* TASK TO CARRY OUT: Line by line, output the material without altering anything.

* DATA EXTRACT:
---
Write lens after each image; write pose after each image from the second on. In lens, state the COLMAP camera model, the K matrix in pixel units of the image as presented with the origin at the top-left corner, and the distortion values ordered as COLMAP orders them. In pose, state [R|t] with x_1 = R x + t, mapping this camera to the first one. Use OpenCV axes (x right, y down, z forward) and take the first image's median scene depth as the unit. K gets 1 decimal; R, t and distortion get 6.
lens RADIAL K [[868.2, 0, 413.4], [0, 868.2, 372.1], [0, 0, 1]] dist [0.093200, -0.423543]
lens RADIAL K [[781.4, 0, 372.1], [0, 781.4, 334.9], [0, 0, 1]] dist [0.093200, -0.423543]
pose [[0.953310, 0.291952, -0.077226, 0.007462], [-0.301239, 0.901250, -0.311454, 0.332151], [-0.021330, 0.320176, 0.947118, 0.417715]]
---
* ANSWER FOR THIS EXERCISE:
Write lens after each image; write pose after each image from the second on. In lens, state the COLMAP camera model, the K matrix in pixel units of the image as presented with the origin at the top-left corner, and the distortion values ordered as COLMAP orders them. In pose, state [R|t] with x_1 = R x + t, mapping this camera to the first one. Use OpenCV axes (x right, y down, z forward) and take the first image's median scene depth as the unit. K gets 1 decimal; R, t and distortion get 6.
lens RADIAL K [[868.2, 0, 413.4], [0, 868.2, 372.1], [0, 0, 1]] dist [0.093200, -0.423543]
lens RADIAL K [[781.4, 0, 372.1], [0, 781.4, 334.9], [0, 0, 1]] dist [0.093200, -0.423543]
pose [[0.953310, 0.291952, -0.077226, 0.007462], [-0.301239, 0.901250, -0.311454, 0.332151], [-0.021330, 0.320176, 0.947118, 0.417715]]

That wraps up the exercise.